Cider & Perry Orchard + Fruit Tree Maintenance + Cidery-In-Planning

Forager Cider & Perry Orchard


We are partnering with like minded landowners & friends on Lummi Island’s Sunny Hill to plant 1.15 acres of cider apples and perry pears to create a line of ciders & perries that showcase unique terroir of Western Washington. Our first trees went in the ground in January 2025 with the bulk of the prepwork happening in the spring of 2025 and the remaining trees being planting in fall of 2025. We will document the growth of the trees and the development of the cidery here as well as on Instagram!

At the Sunny Hill site there will be at least 30 varieties of pommes planted that have their own unique flavors, growing tendencies and quirks that we are excited to learn and deal with!

Apples are separated into 4 groups and below are some apples that we will be growing from each group:

Sweet (Low acid, Low Tannin) - Golden Pippen, Claygate Pearmain, Grimes Golden & more!

Sharp (High Acid, Low Tannin) - Golden Russet, Dolgo, Hewes Virginia Crab, Goldrush, Liberty, Razor Russet, Egremont Russet, Transcendant Crab, Harrison & more!

Bittersweet (Low Acid, High Tannin) - Binet Blanc, Medaille D’or, Dabinett, Bulmers Norman, Dymock Red & more!

Bittersharp (High Acid, High Tannin) - Reinette Zabergau, Porter Perfection, Golden Hornet, Redfield, Puget Spice, Wickson & more!

Some of the pear varieties we will plant:

-Bosc, Brandy, Hendre Huffcap, Gin, Conference, Winnals Longdon, Seckal & more!

(Image Right) Harrison Apple tree on M111 rootstock freshly planted in its forever home

Orchard Services

Cider & Perry

Judging & Evaluation

(Left) -2022 Bellewood Ciderfest in Bellingham, Washington

(Above)- 2023 NW Cider Cup in Portland, Oregon

MALUS FUSCA + WILD APPLES

Our native apple Malus fusca has many names: Pacific, Swamp or Western Crabapple, even the largest fruit are the size of a fingernail. They contain loads of sugar and even more acid. They can be difficult to harvest due to the tree’s lanky growth and the birds eagerness to pick them off before they are ripe. They are great additions to cider and excellent wildlife plants that can grow in fully inundated soils as well as high and dry exposed sites.

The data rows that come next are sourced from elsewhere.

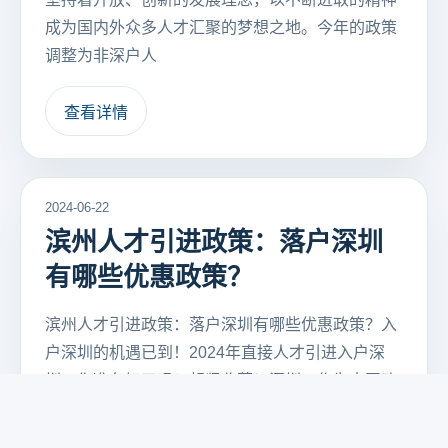
成为国内外众多人才汇聚的梦想之地。今年的政策
调整为非深户人
查看详情
2024-06-22
滨州人才引进政策：落户深圳
有哪些优惠政策？
滨州人才引进政策：落户深圳有哪些优惠政策？入
户深圳的机遇已到！2024年直接人才引进入户深
圳，你准备好了吗？赶紧收藏！深圳，作为中国改
革开放的璀璨明珠，吸引着无数人才的目光。作为
中国的特区之一，深圳始终坚持着开放、创新的发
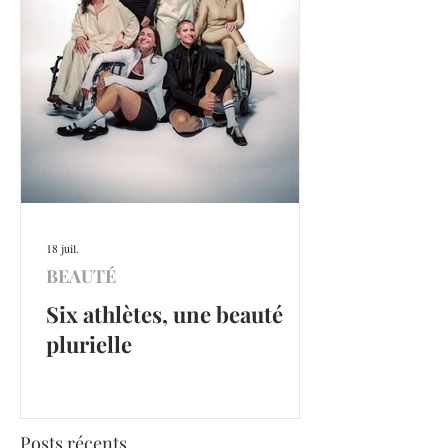
18 juil.
BEAUTÉ
Six athlètes, une beauté
plurielle
Posts récents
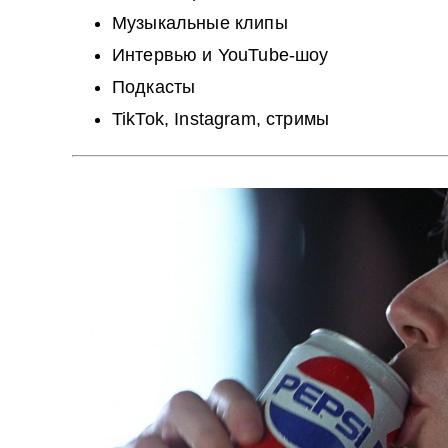
Музыкальные клипы
Интервью и YouTube‑шоу
Подкасты
TikTok, Instagram, стримы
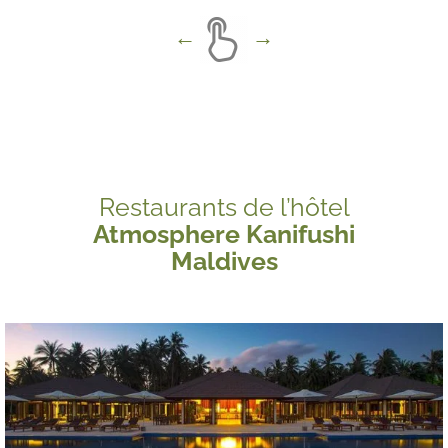
Restaurants de l’hôtel
Atmosphere Kanifushi
Maldives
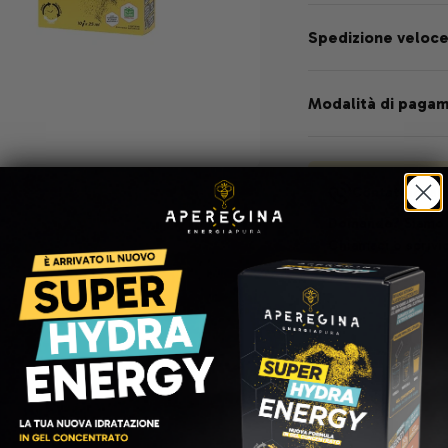
Spedizione veloc
Modalità di paga
Contattaci al 
Domande?
Siamo 
Chiamaci o scrivi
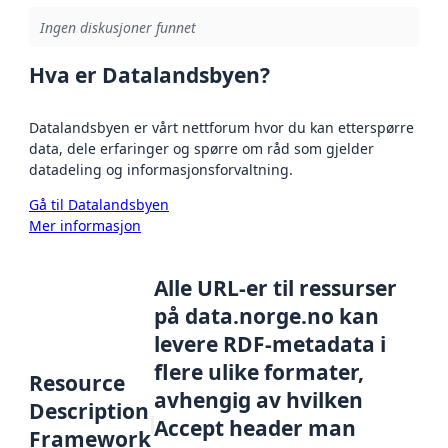
Ingen diskusjoner funnet
Hva er Datalandsbyen?
Datalandsbyen er vårt nettforum hvor du kan etterspørre
data, dele erfaringer og spørre om råd som gjelder
datadeling og informasjonsforvaltning.
Gå til Datalandsbyen
Mer informasjon
Alle URL-er til ressurser
på data.norge.no kan
levere RDF-metadata i
flere ulike formater,
Resource
avhengig av hvilken
Description
Accept header man
Framework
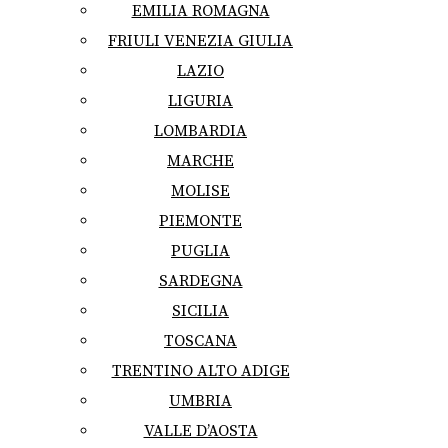
EMILIA ROMAGNA
FRIULI VENEZIA GIULIA
LAZIO
LIGURIA
LOMBARDIA
MARCHE
MOLISE
PIEMONTE
PUGLIA
SARDEGNA
SICILIA
TOSCANA
TRENTINO ALTO ADIGE
UMBRIA
VALLE D’AOSTA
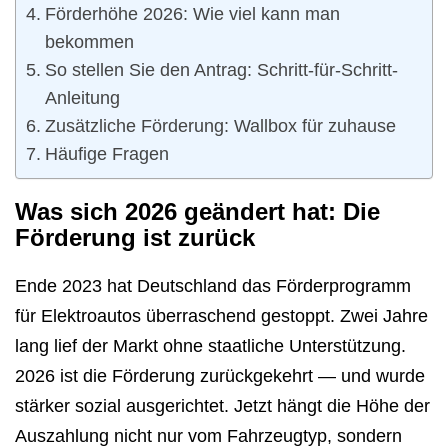
Förderhöhe 2026: Wie viel kann man
bekommen
So stellen Sie den Antrag: Schritt-für-Schritt-
Anleitung
Zusätzliche Förderung: Wallbox für zuhause
Häufige Fragen
Was sich 2026 geändert hat: Die
Förderung ist zurück
Ende 2023 hat Deutschland das Förderprogramm
für Elektroautos überraschend gestoppt. Zwei Jahre
lang lief der Markt ohne staatliche Unterstützung.
2026 ist die Förderung zurückgekehrt — und wurde
stärker sozial ausgerichtet. Jetzt hängt die Höhe der
Auszahlung nicht nur vom Fahrzeugtyp, sondern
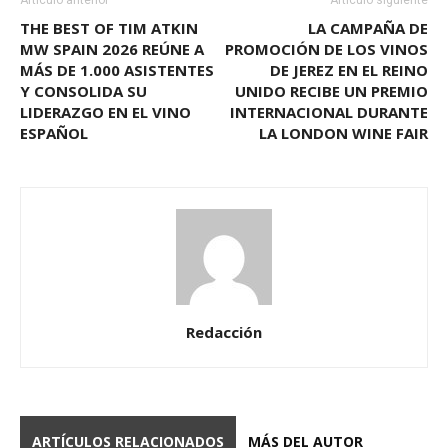
Artículo anterior
Artículo siguiente
THE BEST OF TIM ATKIN
LA CAMPAÑA DE
MW SPAIN 2026 REÚNE A
PROMOCIÓN DE LOS VINOS
MÁS DE 1.000 ASISTENTES
DE JEREZ EN EL REINO
Y CONSOLIDA SU
UNIDO RECIBE UN PREMIO
LIDERAZGO EN EL VINO
INTERNACIONAL DURANTE
ESPAÑOL
LA LONDON WINE FAIR
Redacción
ARTÍCULOS RELACIONADOS
MÁS DEL AUTOR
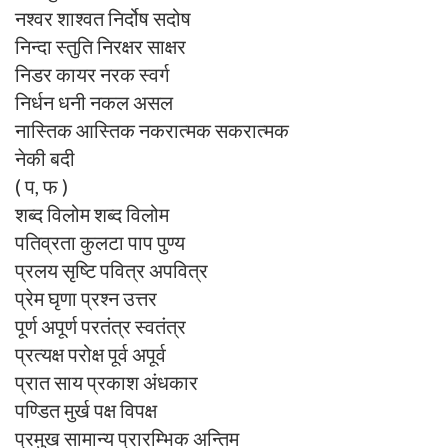
नश्वर शाश्वत निर्दोष सदोष
निन्दा स्तुति निरक्षर साक्षर
निडर कायर नरक स्वर्ग
निर्धन धनी नकल असल
नास्तिक आस्तिक नकरात्मक सकरात्मक
नेकी बदी
( प, फ )
शब्द विलोम शब्द विलोम
पतिव्रता कुलटा पाप पुण्य
प्रलय सृष्टि पवित्र अपवित्र
प्रेम घृणा प्रश्न उत्तर
पूर्ण अपूर्ण परतंत्र स्वतंत्र
प्रत्यक्ष परोक्ष पूर्व अपूर्व
प्रात साय प्रकाश अंधकार
पण्डित मुर्ख पक्ष विपक्ष
प्रमुख सामान्य प्रारम्भिक अन्तिम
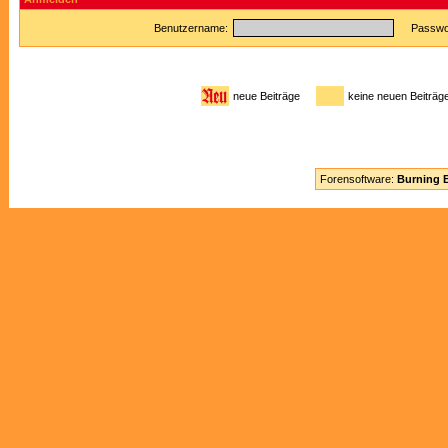
Benutzername:
Passwor
neue Beiträge
keine neuen Beitr
Forensoftware:
Burning B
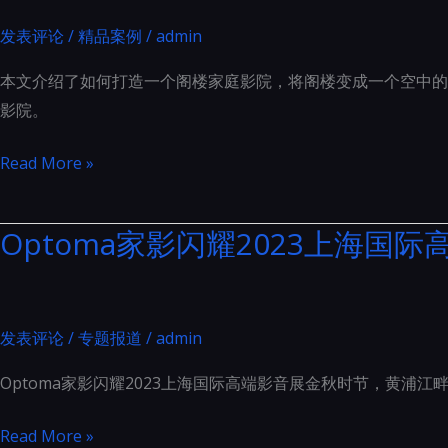
发表评论
/
精品案例
/
admin
本文介绍了如何打造一个阁楼家庭影院，将阁楼变成一个空中的
影院。
阁
Read More »
楼
家
Optoma家影闪耀2023上海国
庭
影
院：
打
发表评论
/
专题报道
/
admin
造
Optoma家影闪耀2023上海国际高端影音展金秋时节，黄浦江
空
中
Optoma
Read More »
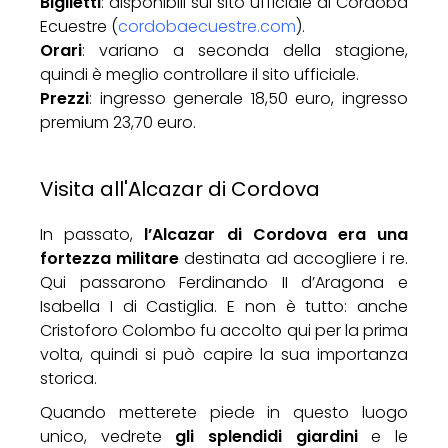
Biglietti
: disponibili sul sito ufficiale di Córdoba
Ecuestre (
cordobaecuestre.com
).
Orari
: variano a seconda della stagione,
quindi è meglio controllare il sito ufficiale.
Prezzi
: ingresso generale 18,50 euro, ingresso
premium 23,70 euro.
Visita all'Alcazar di Cordova
In passato,
l’Alcazar di Cordova era una
fortezza militare
destinata ad accogliere i re.
Qui passarono Ferdinando II d’Aragona e
Isabella I di Castiglia. E non è tutto: anche
Cristoforo Colombo fu accolto qui per la prima
volta, quindi si può capire la sua importanza
storica.
Quando metterete piede in questo luogo
unico, vedrete
gli splendidi giardini
e le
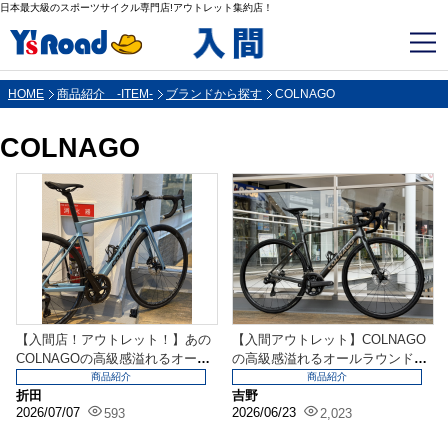
日本最大級のスポーツサイクル専門店!アウトレット集約店！
HOME
商品紹介 -ITEM-
ブランドから探す
COLNAGO
COLNAGO
【入間店！アウトレット！】あの
【入間アウトレット】COLNAGO
COLNAGOの高級感溢れるオール
の高級感溢れるオールラウンドバ
ラウンドバイク！...
イク！V4 DI...
商品紹介
商品紹介
折田
吉野
2026/07/07
2026/06/23
593
2,023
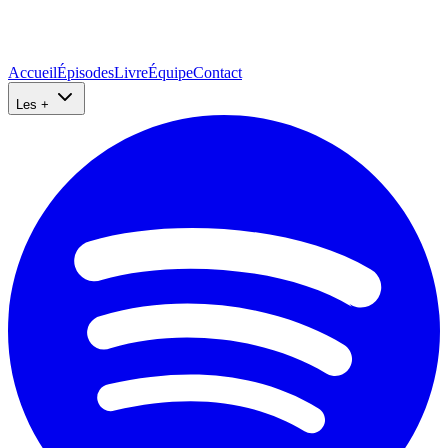
Accueil
Épisodes
Livre
Équipe
Contact
Les +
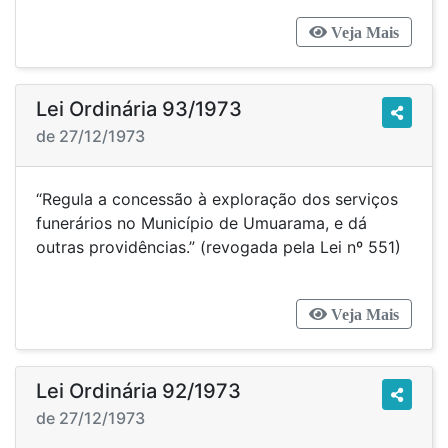
Veja Mais
Lei Ordinária 93/1973
de 27/12/1973
“Regula a concessão à exploração dos serviços
funerários no Município de Umuarama, e dá
outras providências.” (revogada pela Lei nº 551)
Veja Mais
Lei Ordinária 92/1973
de 27/12/1973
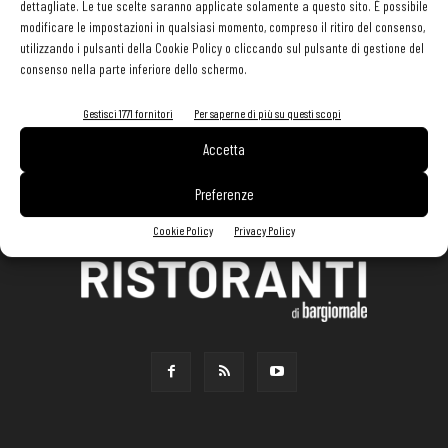
dettagliate. Le tue scelte saranno applicate solamente a questo sito. È possibile
modificare le impostazioni in qualsiasi momento, compreso il ritiro del consenso,
utilizzando i pulsanti della Cookie Policy o cliccando sul pulsante di gestione del
consenso nella parte inferiore dello schermo.
Gestisci 1771 fornitori
Per saperne di più su questi scopi
Accetta
Preferenze
Cookie Policy
Privacy Policy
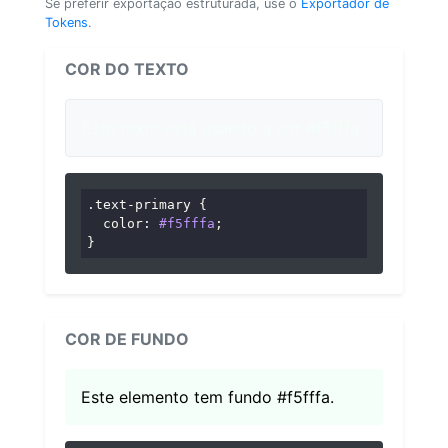
Se preferir exportação estruturada, use o
Exportador de
Tokens
.
COR DO TEXTO
Este texto está usando a cor #f5fffa.
.text-primary
 {

color
: 
#f5fffa
;

}
COR DE FUNDO
Este elemento tem fundo #f5fffa.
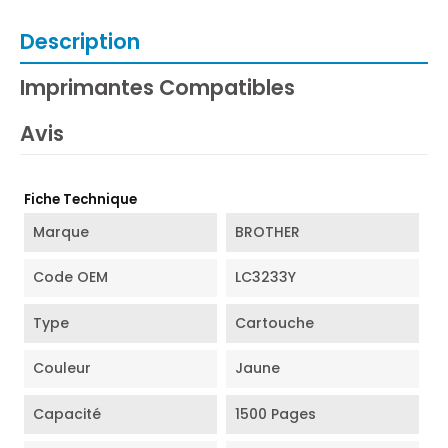
Description
Imprimantes Compatibles
Avis
Fiche Technique
Marque
BROTHER
Code OEM
LC3233Y
Type
Cartouche
Couleur
Jaune
Capacité
1500 Pages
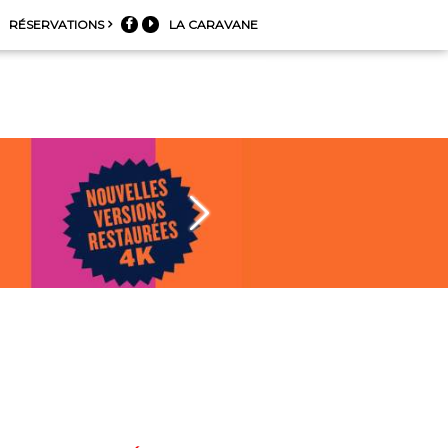
RÉSERVATIONS
LA CARAVANE


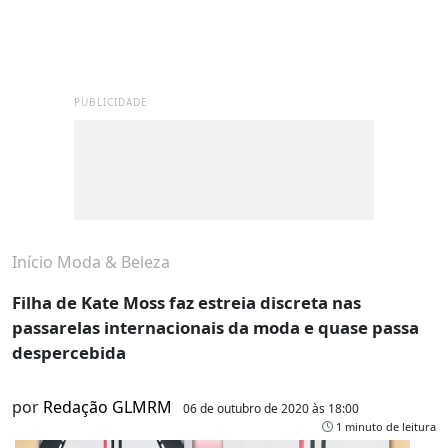
PUBLICIDADE
Início
Moda & Beleza
Filha de Kate Moss faz estreia discreta nas
passarelas internacionais da moda e quase passa
despercebida
por
Redação GLMRM
06 de outubro de 2020 às 18:00
1 minuto de leitura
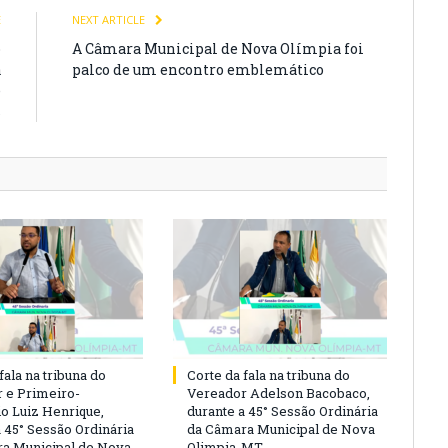
E
NEXT ARTICLE
o
A Câmara Municipal de Nova Olímpia foi
a
palco de um encontro emblemático
e
s
fala na tribuna do
Corte da fala na tribuna do
 e Primeiro-
Vereador Adelson Bacobaco,
io Luiz Henrique,
durante a 45° Sessão Ordinária
a 45° Sessão Ordinária
da Câmara Municipal de Nova
a Municipal de Nova
Olimpia-MT.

The desire for wild fruit is growing. It offers us information on how to manage our orchards more naturally with less resources and intervention. Wild fruit comes from wild trees which experience our full environmental conditions without the luxury of irrigation in the summer, drained fields in the winter, shade nets on the hot days and pest management strategies when there’s an infestation. this exposure to the elements is how nature conducts research and the strong and resilient trees overcome the elements to create unique fruit. Collecting the seeds from this fruit can create more resilient, environmentally adapted trees in the future. Using regionally adapted species can limit the resources needed to produce these locally made products and can lessen the need for intensive and possibly detrimental land management methods.